LinearSegmentation

Build Status repostatus-img LinearSegmentation Downloads

This is a small package that performs linear segmented regression: fitting piecewise linear functions to data, and simultaneously estimating the best breakpoints. Three algorithm are implemented, sliding_window, top_down, and shortest_path.

Interface

using LinearSegmentation

segments = segmentation_function(
    x_values, 
    y_values; 
    min_segment_length = minimum_segment_x_length, 
    fit_threshold = minimum_r2,
    fit_function = :r2,
    overlap = true,
)

Where segments = [idxs1, idxs2, ...] is an array of indices, with idxs1 corresponding to the indices of xs in the first segment, idxs2 the second segment, etc. Minimum segment lengths are specified with min_segment_length. By default, the goodness-of-fit is measured using the coefficient of determination (R²). Each segment must have a minimum R² of fit_threshold. Root mean squared error can also be used by setting fit_function = :rmse, and adjusting fit_threshold to a dataset dependent error threshold. In this case, the root mean squared error must be smaller than fit_threshold for each segment. By default, the end of a segment is also the start of the next segment, but this can be changed by setting overlap to false (resulting in disjoint segmentations).

Generate some data

N = 100
xs = collect(range(0, 3 * pi, length = N)) .+ 0.1 .* randn(N)
ys = sin.(xs) .+ 0.1 .* randn(N)

Raw data to be segmented

Sliding window

Uses a sliding window approach to segment the data: initially an empty segment is made, and data added to it until fit_threshold is reached. Then a new segment is made, and the process repeats until the data is exhausted. This algorithm is the cheapest to run, but may generate worse fits due to its simplicity.

segments = sliding_window(xs, ys; min_segment_length=1.2)

Sliding window segmentation

Top down

This algorithm recursively splits the data into two parts, attempting to find segments that are both long enough, and have a good enough fit (set via the kwargs).

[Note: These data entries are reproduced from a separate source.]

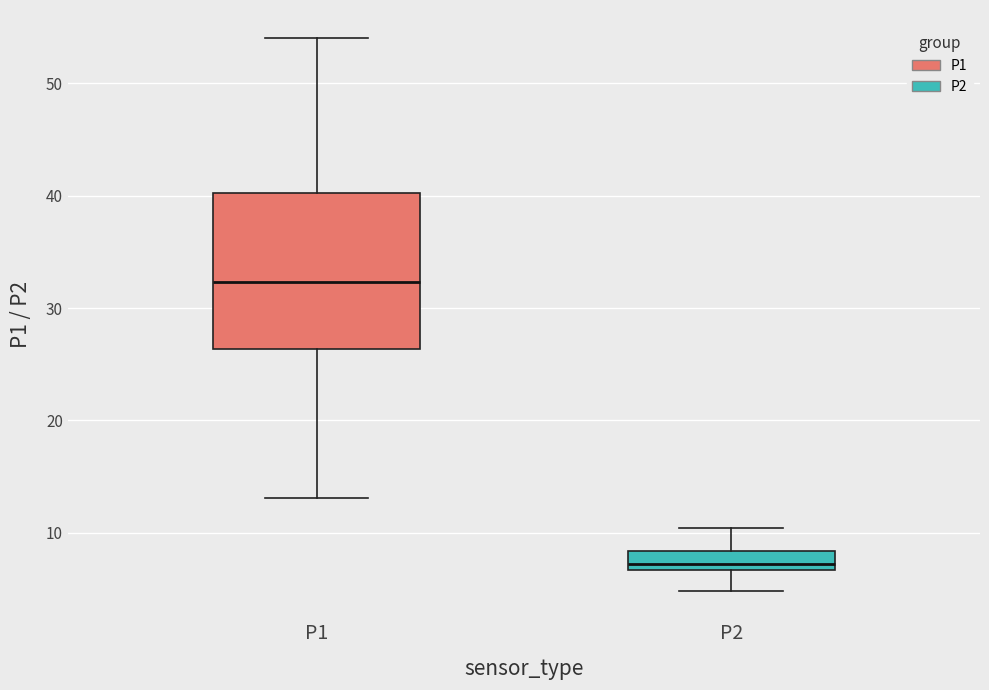

Reading left to right, transcribe this box plot: for each box, give where its median line is, the range the box spans, and where its two whiskers end, as read against the y-axis. The values are not printed on the chart, so give them approximately, as read against the axis.

P1: median 32, box 26 to 40, whiskers 13 to 54
P2: median 7 (just above the box's lower edge), box 7 to 8, whiskers 5 to 10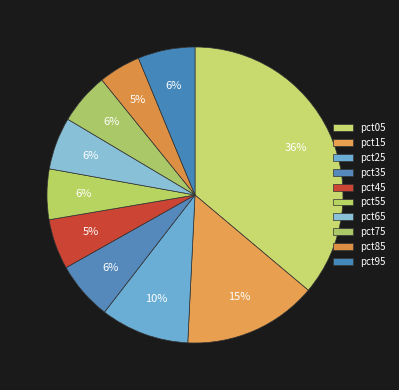

What percentage is the pct95 slice, to the nearest percent?

6%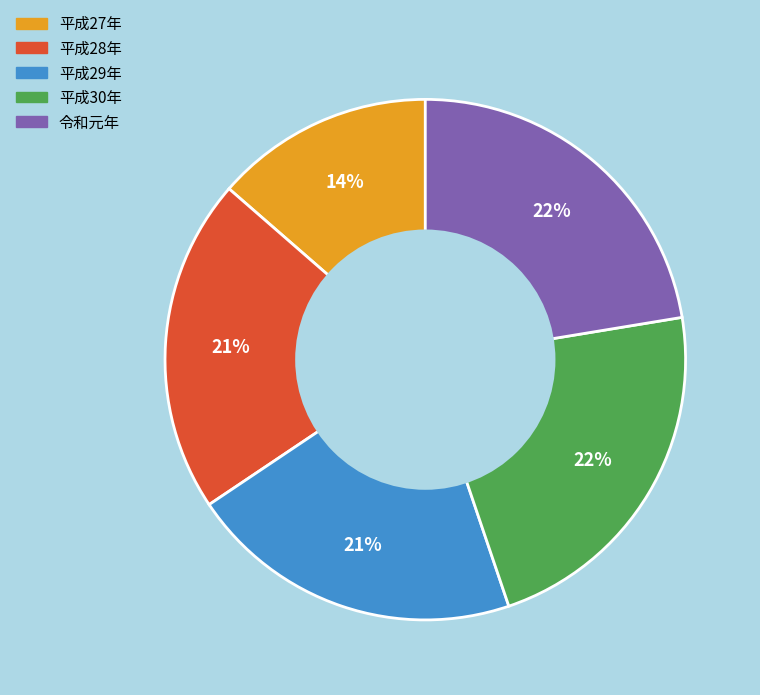

Combined, do 令和元年 and 平成28年 account for over 50%?

No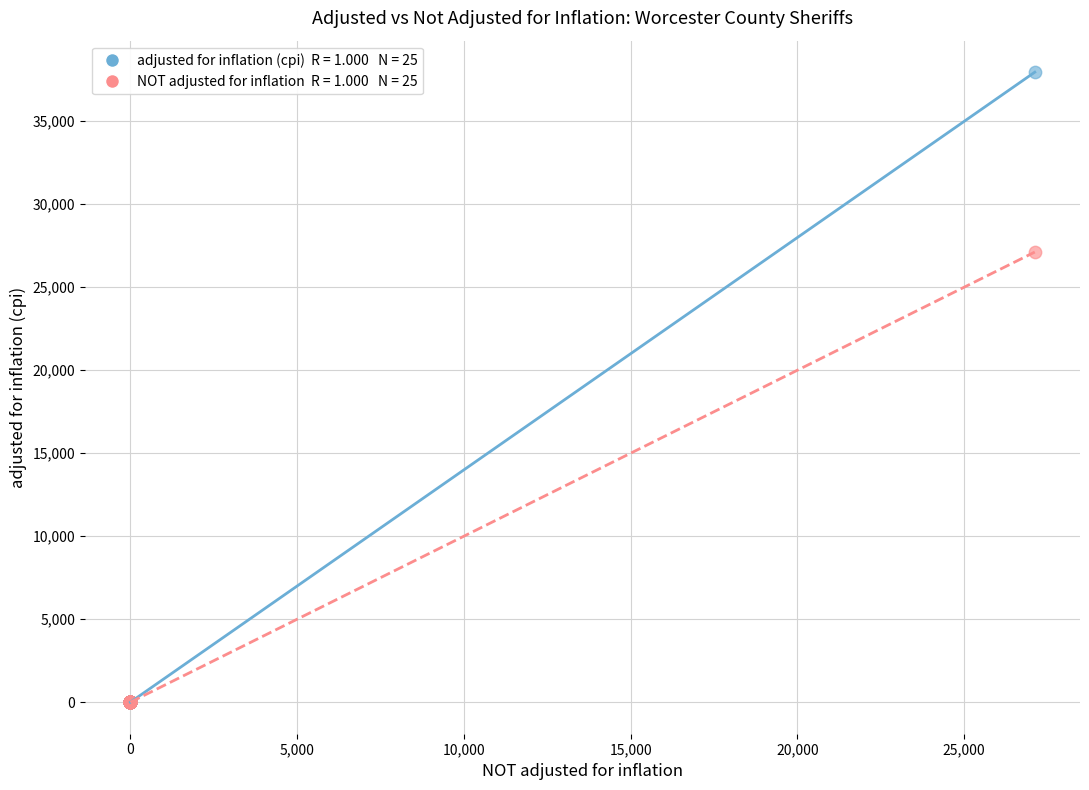

Across all series, what Y value is closest to 18979?

27121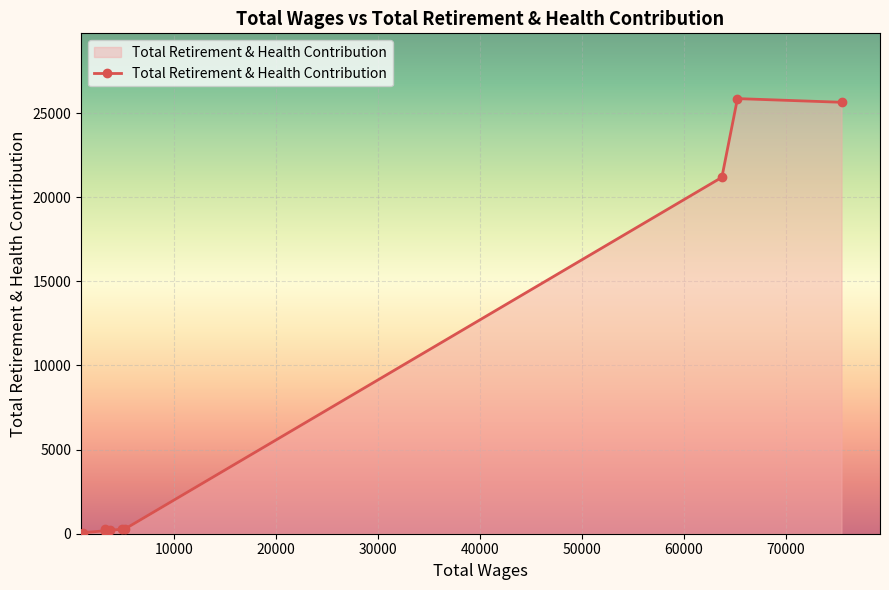

True or false: there are more than 0 points higher than both neighbors.

True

segments = top_down(xs, ys; min_segment_length=1.2)

Top down segmentation

Shortest path

This algorithm is my take on the dynamic programming approaches used by the R packages listed below (NB: not equivalent implementations!). In essence, a weighted directional graph is constructed, where each node corresponds to an index of xs, and the edge weight between nodes corresponds to the goodness-of-fit measure between the two nodes (segment length restrictions and maximum error are both incorporated). The shortest weighted path that spans xs is the found with Graphs.a_star (see Graphs.jl), and should correspond to the best segmentation.

segments = shortest_path(xs, ys; min_segment_length=1.2)

Shortest Path segmentation

Other useful resources

  1. https://cran.r-project.org/web/packages/dpseg/vignettes/dpseg.html
  2. https://winvector.github.io/RcppDynProg/
  3. E. Keogh, S. Chu, D. Hart and M. Pazzani, "An online algorithm for segmenting time series," Proceedings 2001 IEEE International Conference on Data Mining, San Jose, CA, USA, 2001, pp. 289-296, doi: 10.1109/ICDM.2001.989531.